The competition in the automotive industry has changed in the last twenty years. Tesla, founded in 2003, has become the most valuable car manufacturer since June 2020. Its investments in R&D, focus on electric vehicles, and self-driving cars put Tesla forward in the industry.

What are the use cases?

1. Product Design

Designing digitally enabled services & products

Digital transformation in consumers’ lives is pushing automotive companies to change their product design processes and start to design automobiles with new features and services, following consumer requests and new trends:

  • Autonomous driving/self-driving technology
  • Alternative fuels/compliance with environmental regulations (e.g., electric vehicles, hybrid vehicles)
  • Connected vehicles: integration of other software and hardware for better customer experience. For example, intelligent components that can identify the need for their maintenance and provide notifications in advance
  • Vehicular communication systems
  • Consumer expectations about higher energy efficiency and maintenance costs
  • New habits and services such as ride-sharing and car-sharing

Designing with ML

New technologies also enable companies to use machine learning in design and leverage historical data from vehicles and simulations to improve the design process.

Case study: Hyundai’s Bluelink System

  • Technology Used: 5G connectivity and BLE (Bluetooth Low Energy).
  • Use Case: Hyundai’s Bluelink enables features like remote start, real-time diagnostics, and parking fee payments via the car’s dashboard. Over 80% of users report improved satisfaction. 1  

2. Manufacturing

Digital transformation enables companies to construct smart plants. Capgemini Research claims that automotive manufacturing companies will transform 24% of their plants into smart factories by 2022, and 49% of companies have already made >$250 million investments in this transformation.

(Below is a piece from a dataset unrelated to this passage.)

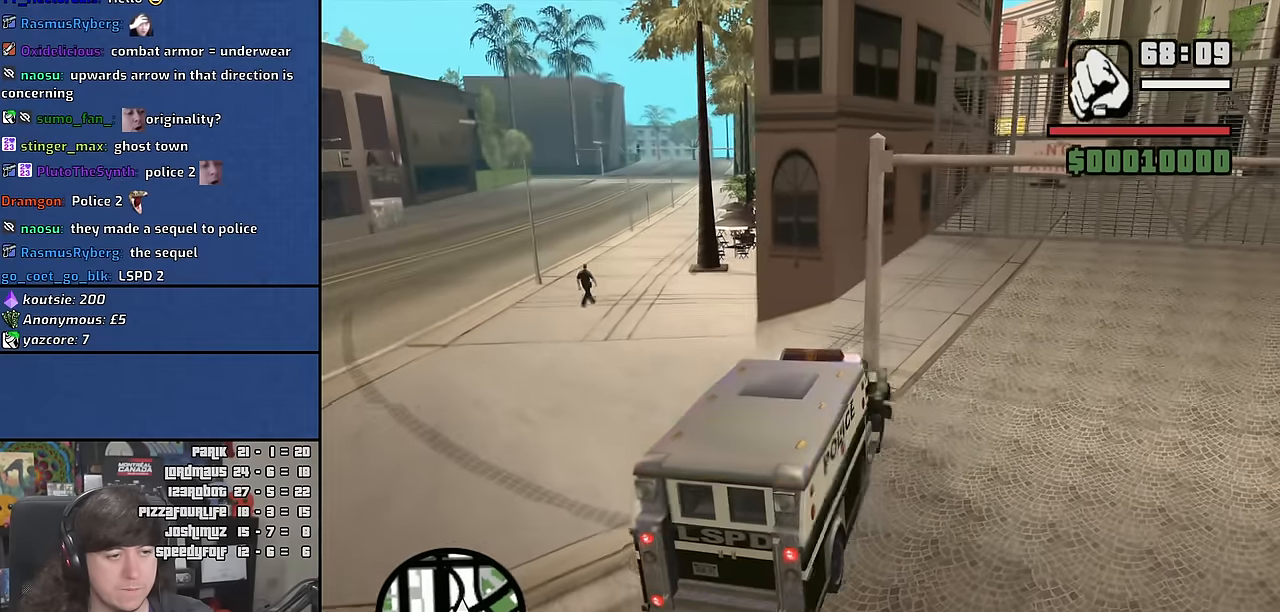
{"keys": ["a", "w"], "mouse": [], "events": []}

Increased use of manufacturing robots

Companies in the automotive industry have been using robots on assembly lines to increase their productivity since the 1970s, but this is becoming more common.

Manufacturing optimization with ML

Factories use data from IoT and machine learning advanced algorithms to manage their production lines, such as planning and revising schedules, planning maintenance operations of factories, or detecting problematic parts.

Case study: BMW’s Smart Factories

  • Technology Used: NVIDIA-powered material handling robots and IoT-enabled neural networks.
  • Use Case: BMW uses autonomous robots to detect and transport components in factories, optimizing assembly line efficiency. These robots adapt in real-time using IoT data. 2  

3. Predictive Maintenance

Vehicle Maintenance/Service

Intelligent components like sensors gather data about vehicle performance and analyze it in the cloud to:

  • Identify potential sources of failure in the future.
  • Notifying drivers to prevent incidents

These advanced features may transform the automotive service sector, and we may have a next-generation service that includes new services such as software upgrades.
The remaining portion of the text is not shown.